Nota de Repúdio da Magistratura Atípica ao Ministro Antônio Saldanha, do STF

NOTA DE REPÚDIO

A Magistratura Atípica, constituída por magistrados atípicos e/ou que são pais atípicos, de todo o Brasil, vem a público repudiar as declarações do Exmo. Sr. Ministro do Superior Tribunal de Justiça, Antônio Saldanha, no último dia 22 de novembro, durante sua exposição no Fórum Nacional de Saúde (Fonajus), ao dizer que é uma tranquilidade para os pais que possuem filhos “com problema” (referindo-se aos autistas), deixa-los por 6(seis) a 8(oito) horas com especialistas numa clínica, “passeando na floresta”, assim definindo o método ABA (Análise do Comportamento Aplicada – abordagem científica utilizada para promover habilidades e reduzir comportamentos, sobretudo, em pessoas autistas), já que, também segundo imagina o Exmo. Sr. Ministro, deve ser um método consistente em levar a pessoa numa floresta para abraçar árvore!


Com todo respeito, para além de discriminador e, portanto, capacitista, o conteúdo das declarações revela uma total falta de conhecimento acerca do conceito de autismo, que, ao contrário do que afirmado pelo Exmo. Sr. Ministro, não é um problema, mas, sim, uma deficiência, inclusive, assim definida na lei 12.764/2012, que, por sua vez vem a ser uma característica, uma condição humana.


Ainda, as declarações revelam, também, não apenas a falta de conhecimento quanto ao método científico ABA, mas um menosprezo a sua utilização e eficácia em pessoas autistas, tanto quanto, ao que parece, à utilização e eficácia de terapias como a Musicoterapia e a Equino ou Equoterapia por outras pessoas com deficiência.


Ademais, buscar métodos e terapias, reconhecidos cientificamente, para o desenvolvimento das potencialidades de um filho com deficiência não é uma tranquilidade para pais atípicos, mas, para além de um direito fundamental, é uma necessidade, uma esperança de que ele possa ter autonomia para, no mínimo, acessar e exercer seus direitos individuais e, assim, ser, de fato, incluído na sociedade.


E nesse viés, vale dizer que a atenção integral às necessidades de saúde das pessoas com deficiência, assim definidas, também, as pessoas com autismo é um direito fundamental garantido pelo artigo 25 da Convenção sobre os Direitos das Pessoas com Deficiência (CDPD) e seu Protocolo Facultativo, subscrita e ratificada pela República Federativa do Brasil através do Decreto 6.949/2009, com status constitucional, por força da cláusula de abertura material prevista no parágrafo 3º do artigo 5º da Constituição Federal.


Inclusive, consta, expressamente, no supracitado artigo 25 que os Estados-parte:
“Propiciarão serviços de saúde que as pessoas com deficiência necessitam especificamente por causa de sua deficiência, inclusive diagnóstico e intervenção precoces, bem como serviços projetados para reduzir ao máximo e prevenir deficiências adicionais, inclusive entre crianças e idosos;”
Da mesma forma, lhes asseguram a lei 12.764/2012 (artigo 2o.) e a lei 13.146/2015 (Lei Brasileira de Inclusão – artigo 18).
Assim, serviços específicos de saúde necessários e prescritos para pessoas com deficiência, de acordo com a deficiência que possuem, é um direito fundamental e que deve ser prestado seja pelo SUS ou pelos Planos/Seguros Privados de Saúde, independentemente de seu custo.
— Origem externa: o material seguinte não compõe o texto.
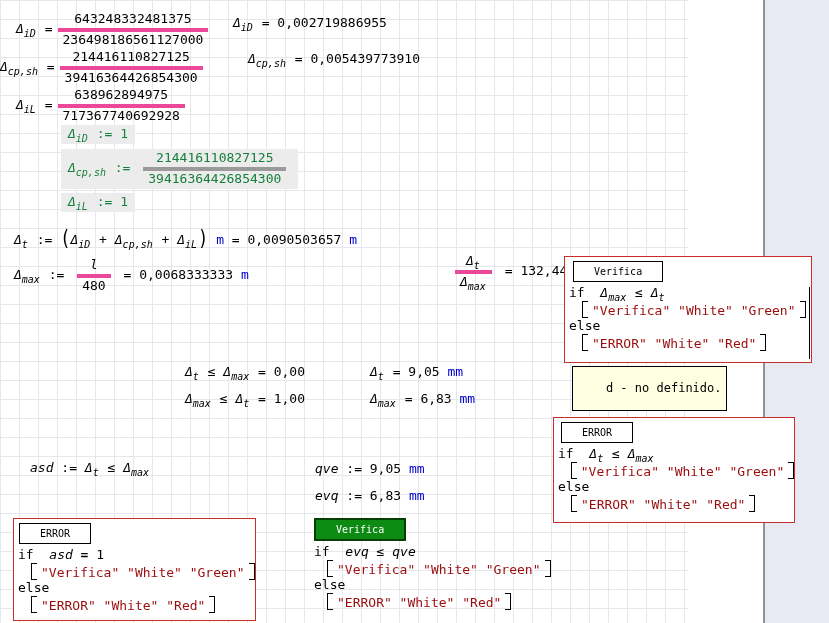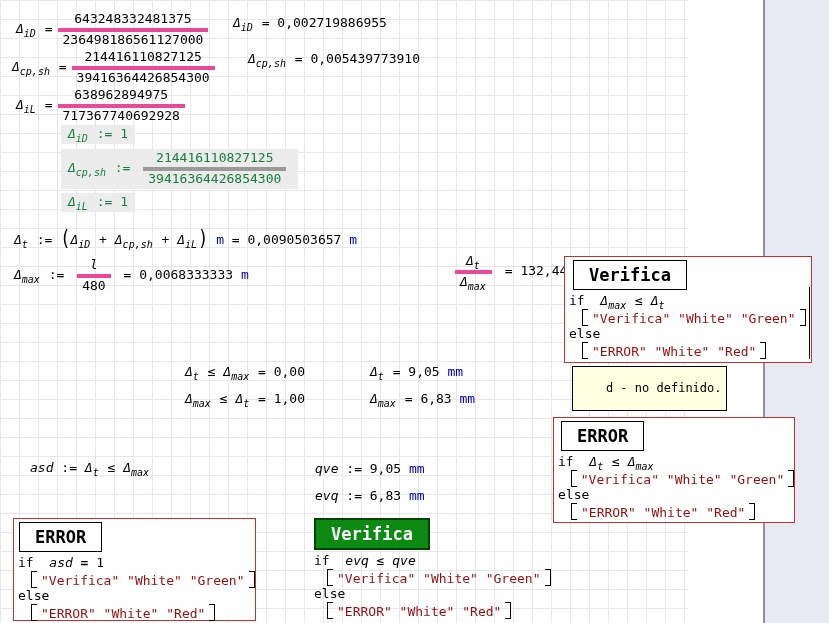--- a/index.html
+++ b/index.html
@@ -64,7 +64,7 @@
       <span class="den">236498186561127000</span>
     </span>
   </div>
-  <div class="math" style="left:12px;top:50px">
+  <div class="math" style="left:0;top:50px">
     <span class="toks"><span class="tk-v">Δ</span><span class="tk-s">cp,sh</span><span class="tk-o"> =</span></span>
     <span class="frac">
       <span class="num">214416110827125</span>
Portanto, a nós, na qualidade de membros do Poder Judiciário, cabe fazer valer as normas constitucionais e legais pertinentes e garantir às pessoas com deficiência, repita-se, assim também definidas as pessoas autistas, o exercício de todo e qualquer direito.
Por outro lado, a nós, na qualidade de pessoas com deficiência e/ou de pais atípicos, cabe rechaçar qualquer fala, comportamento ou prática capacitista que, mais do que uma violência institucional, constitui uma violação de direitos humanos.


Rio de Janeiro, 23 de novembro de 2024.